Captain Hook has a new plan; use Tink’s jealousy of Wendy and persuade her that he is leaving the island and will take Wendy with him to “save the lad from himself.” He’s of course, lying, and gets around his promise to not “lay a finger, or hook,” on Peter, by lowering a bomb wrapped as a present into the hideout. Wendy has figured out what sort of boy her idol is and wants to return home. She reminds her brothers of their mother and the sentimental song causes the other Lost Boys to want to return with her, so they too can have a mother. Peter refuses to grow up and lets them leave. They’re captured by the pirate crew and offered the chance to join, or else walk the plank. Wendy still believes that Peter will save them, even after the Captain reveals his actions. (Tink saved Peter, racing back to knock the bomb away. Peter’s forced to face the fact that he had ignored her and declares “you mean more to me than anything in the whole world”) He does fly to the rescue and duels Captain Hook, even promising to not fly away. He manages to outsmart and trap the Captain, forcing him to mock himself as a codfish. The crew escaped, but now have to out row the crocodile who once again is chasing Captain Hook. The Lost Boys take over the ship and with a lot of pixie dust, they take off for London.

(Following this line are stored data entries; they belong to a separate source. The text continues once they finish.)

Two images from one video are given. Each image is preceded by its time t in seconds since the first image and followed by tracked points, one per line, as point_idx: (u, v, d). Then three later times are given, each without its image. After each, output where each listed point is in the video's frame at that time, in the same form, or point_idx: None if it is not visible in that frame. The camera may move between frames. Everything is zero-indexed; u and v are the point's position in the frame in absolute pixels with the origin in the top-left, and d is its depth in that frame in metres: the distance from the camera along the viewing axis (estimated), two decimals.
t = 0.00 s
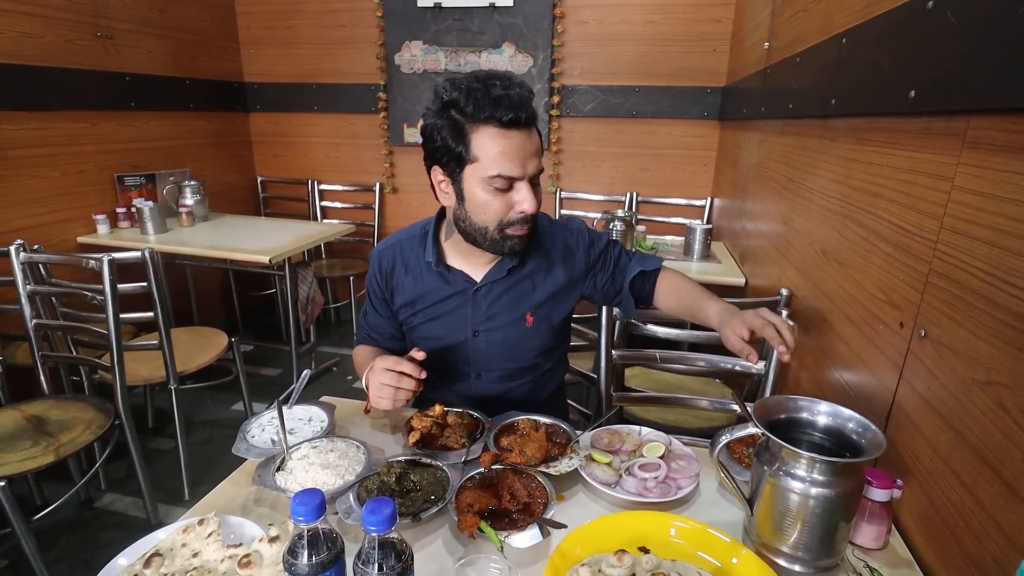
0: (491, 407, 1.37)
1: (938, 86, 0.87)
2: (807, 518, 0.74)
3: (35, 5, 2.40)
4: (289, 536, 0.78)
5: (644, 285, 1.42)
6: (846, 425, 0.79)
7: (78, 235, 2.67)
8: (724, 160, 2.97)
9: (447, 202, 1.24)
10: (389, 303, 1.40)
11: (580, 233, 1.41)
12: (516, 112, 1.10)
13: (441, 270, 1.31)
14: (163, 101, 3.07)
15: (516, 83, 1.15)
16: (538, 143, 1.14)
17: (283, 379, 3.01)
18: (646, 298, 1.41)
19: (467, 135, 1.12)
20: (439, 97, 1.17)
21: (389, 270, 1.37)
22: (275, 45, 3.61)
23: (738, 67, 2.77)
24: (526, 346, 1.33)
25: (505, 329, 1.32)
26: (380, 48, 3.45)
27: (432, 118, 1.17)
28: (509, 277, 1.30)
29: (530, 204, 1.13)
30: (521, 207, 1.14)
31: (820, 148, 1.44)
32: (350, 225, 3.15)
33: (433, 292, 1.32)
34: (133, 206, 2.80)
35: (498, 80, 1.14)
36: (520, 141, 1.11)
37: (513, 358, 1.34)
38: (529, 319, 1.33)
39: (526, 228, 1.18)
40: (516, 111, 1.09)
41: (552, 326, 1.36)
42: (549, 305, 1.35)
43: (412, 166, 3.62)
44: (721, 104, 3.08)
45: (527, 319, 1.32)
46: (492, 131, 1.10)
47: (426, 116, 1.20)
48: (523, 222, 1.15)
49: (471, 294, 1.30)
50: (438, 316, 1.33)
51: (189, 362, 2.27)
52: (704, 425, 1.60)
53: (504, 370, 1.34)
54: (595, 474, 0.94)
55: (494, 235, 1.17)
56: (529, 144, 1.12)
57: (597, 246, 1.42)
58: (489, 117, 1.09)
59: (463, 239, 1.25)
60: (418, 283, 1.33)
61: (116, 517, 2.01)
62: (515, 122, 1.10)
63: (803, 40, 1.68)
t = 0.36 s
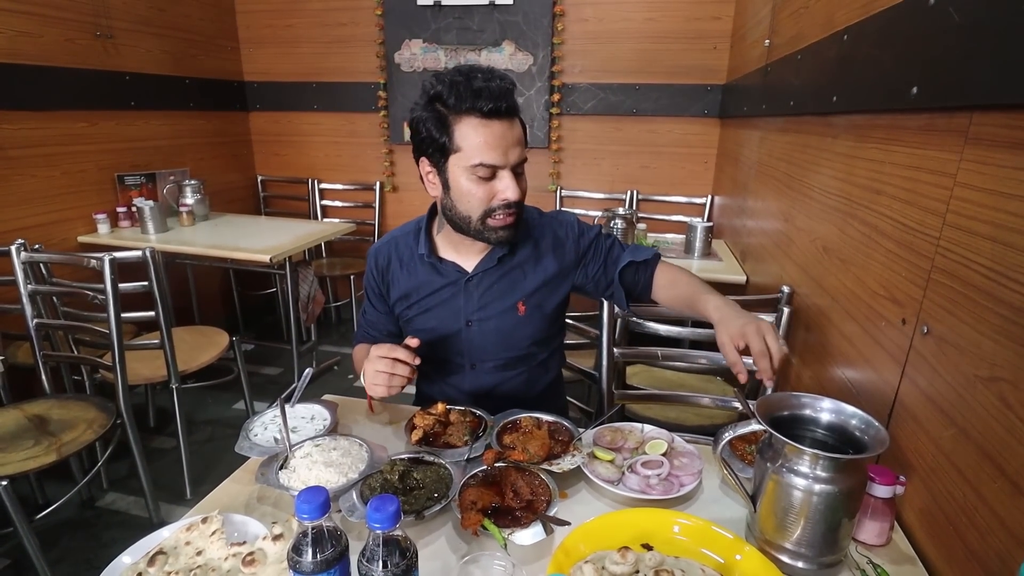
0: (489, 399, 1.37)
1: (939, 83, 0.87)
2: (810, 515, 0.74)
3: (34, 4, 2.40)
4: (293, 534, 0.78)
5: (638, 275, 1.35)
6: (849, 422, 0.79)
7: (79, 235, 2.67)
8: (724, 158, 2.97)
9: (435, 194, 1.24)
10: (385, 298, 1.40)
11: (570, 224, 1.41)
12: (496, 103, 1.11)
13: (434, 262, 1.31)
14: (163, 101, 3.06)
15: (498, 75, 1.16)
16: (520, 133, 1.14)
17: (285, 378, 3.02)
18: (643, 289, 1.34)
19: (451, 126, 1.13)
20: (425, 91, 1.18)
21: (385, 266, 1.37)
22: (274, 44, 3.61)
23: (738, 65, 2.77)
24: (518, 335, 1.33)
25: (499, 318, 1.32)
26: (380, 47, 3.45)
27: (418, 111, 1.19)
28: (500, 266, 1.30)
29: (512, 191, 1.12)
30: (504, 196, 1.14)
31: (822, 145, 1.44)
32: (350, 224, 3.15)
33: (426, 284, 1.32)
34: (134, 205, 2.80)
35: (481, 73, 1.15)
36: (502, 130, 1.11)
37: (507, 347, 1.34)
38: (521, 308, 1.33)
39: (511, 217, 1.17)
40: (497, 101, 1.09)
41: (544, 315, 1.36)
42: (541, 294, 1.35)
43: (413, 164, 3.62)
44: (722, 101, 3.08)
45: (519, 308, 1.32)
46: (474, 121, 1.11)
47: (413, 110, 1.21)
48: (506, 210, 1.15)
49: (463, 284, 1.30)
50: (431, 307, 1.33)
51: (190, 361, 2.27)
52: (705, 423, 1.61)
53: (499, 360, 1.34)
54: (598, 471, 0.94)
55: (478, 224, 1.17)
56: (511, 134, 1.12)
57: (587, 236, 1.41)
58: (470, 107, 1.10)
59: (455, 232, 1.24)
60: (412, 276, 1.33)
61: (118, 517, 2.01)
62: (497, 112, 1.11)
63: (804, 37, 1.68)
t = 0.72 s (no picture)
0: (492, 402, 1.36)
1: (943, 82, 0.87)
2: (816, 515, 0.74)
3: (36, 5, 2.40)
4: (298, 535, 0.78)
5: (649, 287, 1.36)
6: (854, 422, 0.79)
7: (81, 235, 2.67)
8: (726, 158, 2.97)
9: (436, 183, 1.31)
10: (393, 295, 1.40)
11: (582, 232, 1.41)
12: (478, 91, 1.12)
13: (441, 263, 1.31)
14: (164, 101, 3.06)
15: (501, 68, 1.18)
16: (503, 124, 1.13)
17: (286, 379, 3.02)
18: (654, 301, 1.36)
19: (438, 112, 1.18)
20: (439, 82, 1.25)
21: (394, 263, 1.38)
22: (275, 44, 3.61)
23: (739, 65, 2.77)
24: (522, 341, 1.33)
25: (502, 324, 1.32)
26: (380, 47, 3.45)
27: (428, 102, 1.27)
28: (506, 271, 1.30)
29: (477, 181, 1.13)
30: (474, 186, 1.15)
31: (824, 144, 1.44)
32: (351, 224, 3.15)
33: (433, 284, 1.32)
34: (135, 206, 2.80)
35: (485, 65, 1.17)
36: (481, 119, 1.12)
37: (509, 353, 1.33)
38: (526, 315, 1.32)
39: (483, 209, 1.16)
40: (476, 89, 1.11)
41: (550, 323, 1.35)
42: (547, 301, 1.34)
43: (413, 165, 3.62)
44: (723, 101, 3.08)
45: (524, 314, 1.32)
46: (455, 109, 1.14)
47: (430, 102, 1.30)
48: (474, 201, 1.15)
49: (469, 287, 1.30)
50: (436, 308, 1.33)
51: (192, 361, 2.27)
52: (708, 423, 1.60)
53: (502, 365, 1.34)
54: (602, 472, 0.94)
55: (450, 211, 1.19)
56: (491, 124, 1.12)
57: (599, 245, 1.41)
58: (453, 93, 1.14)
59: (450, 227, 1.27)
60: (419, 274, 1.34)
61: (121, 517, 2.01)
62: (479, 101, 1.12)
63: (806, 37, 1.68)
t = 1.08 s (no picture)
0: (500, 408, 1.37)
1: (951, 82, 0.86)
2: (822, 517, 0.73)
3: (40, 5, 2.40)
4: (304, 535, 0.78)
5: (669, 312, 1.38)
6: (862, 424, 0.78)
7: (83, 235, 2.67)
8: (729, 157, 2.97)
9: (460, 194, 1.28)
10: (406, 297, 1.39)
11: (610, 249, 1.39)
12: (517, 108, 1.07)
13: (462, 272, 1.30)
14: (167, 101, 3.06)
15: (538, 79, 1.13)
16: (541, 144, 1.09)
17: (289, 378, 3.02)
18: (671, 325, 1.38)
19: (472, 123, 1.13)
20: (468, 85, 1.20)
21: (409, 265, 1.37)
22: (278, 44, 3.61)
23: (742, 65, 2.77)
24: (539, 358, 1.33)
25: (521, 340, 1.32)
26: (382, 47, 3.45)
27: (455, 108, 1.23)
28: (530, 288, 1.30)
29: (512, 207, 1.10)
30: (508, 209, 1.12)
31: (829, 144, 1.43)
32: (354, 224, 3.14)
33: (452, 292, 1.32)
34: (138, 206, 2.81)
35: (521, 75, 1.13)
36: (517, 138, 1.08)
37: (525, 368, 1.33)
38: (546, 332, 1.32)
39: (514, 233, 1.14)
40: (514, 105, 1.07)
41: (568, 340, 1.35)
42: (568, 320, 1.34)
43: (415, 164, 3.62)
44: (725, 100, 3.08)
45: (544, 332, 1.32)
46: (490, 124, 1.10)
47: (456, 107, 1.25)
48: (507, 225, 1.13)
49: (489, 300, 1.29)
50: (453, 317, 1.33)
51: (195, 361, 2.28)
52: (712, 423, 1.60)
53: (515, 380, 1.34)
54: (607, 472, 0.94)
55: (481, 231, 1.17)
56: (529, 144, 1.08)
57: (625, 264, 1.40)
58: (488, 107, 1.09)
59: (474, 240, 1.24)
60: (437, 280, 1.33)
61: (124, 516, 2.01)
62: (517, 118, 1.08)
63: (810, 36, 1.68)
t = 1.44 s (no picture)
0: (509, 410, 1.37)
1: (957, 80, 0.86)
2: (828, 517, 0.73)
3: (42, 4, 2.40)
4: (306, 535, 0.78)
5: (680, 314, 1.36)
6: (868, 424, 0.78)
7: (85, 233, 2.67)
8: (731, 156, 2.96)
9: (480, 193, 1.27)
10: (415, 300, 1.38)
11: (624, 250, 1.39)
12: (546, 103, 1.07)
13: (480, 275, 1.29)
14: (168, 99, 3.06)
15: (564, 75, 1.13)
16: (571, 140, 1.09)
17: (290, 377, 3.02)
18: (682, 327, 1.36)
19: (497, 122, 1.13)
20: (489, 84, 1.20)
21: (421, 267, 1.35)
22: (280, 43, 3.61)
23: (745, 63, 2.76)
24: (557, 361, 1.33)
25: (539, 343, 1.31)
26: (384, 46, 3.44)
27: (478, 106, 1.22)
28: (550, 292, 1.29)
29: (542, 205, 1.10)
30: (538, 208, 1.11)
31: (834, 143, 1.43)
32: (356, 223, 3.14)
33: (469, 296, 1.31)
34: (140, 204, 2.81)
35: (545, 71, 1.13)
36: (546, 135, 1.08)
37: (542, 371, 1.33)
38: (565, 335, 1.32)
39: (543, 231, 1.14)
40: (544, 102, 1.07)
41: (586, 343, 1.35)
42: (585, 323, 1.34)
43: (417, 163, 3.62)
44: (728, 99, 3.07)
45: (562, 335, 1.32)
46: (519, 122, 1.09)
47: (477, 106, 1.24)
48: (536, 224, 1.13)
49: (508, 303, 1.29)
50: (469, 321, 1.33)
51: (196, 359, 2.28)
52: (715, 423, 1.60)
53: (533, 383, 1.34)
54: (610, 472, 0.94)
55: (508, 232, 1.16)
56: (559, 140, 1.08)
57: (641, 266, 1.40)
58: (516, 104, 1.09)
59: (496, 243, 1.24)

The Darling parents return home to find that Wendy has agreed to grow up, while her father has changed his mind to let her stay in the nursery. She begins to tell them about her newest adventure and they catch sight of a cloud, shaped as a pirate ship. It’s familiar to Mr. Darling; something he saw when he was very young.
As an adult, I have to realize that this movie is a representation on how children think (well, I had a little help; a friend pointed out the idea to me, but watching the film now, it makes sense). They are playing; in play, pirates are fun. Danger is not real; those who die can simply come back to life the next time they start up. Hands aren’t really cut off, but if it was, wouldn’t it be funny to feed it to a crocodile? Peter is the essence of a young boy; girls are silly and his interests flits between whoever can stroke his ego and gain his attention. He leaves Wendy alone more than once (and she is a typical girl with a crush, simpering for his attention) and seemingly tosses aside his oldest companion, Tinker Bell aside because someone new and shiny has come into the picture. Funny, as a child, I thought she was mean, but as an adult, totally get it!
I realized that this was the first time I have watched the original animated film since I’ve watched Once Upon a Time. Vastly different characterization [Warning: Spoilers Ahead!] Pan is an evil…I don’t know what to call him, but I want to wipe that smirk off his face; Tiger Lily was once a fairy as well, Tink retains her spunk, and Captain Hook is devilishly handsome. Totally prefer Colin O’Donoghue as Hook dressed in black leather to crying codfish Captain Hook.
As always, questions? Comments? Do you view Peter as a hero? What’s your view of Captain Hook; diabolical villain, or a codfish?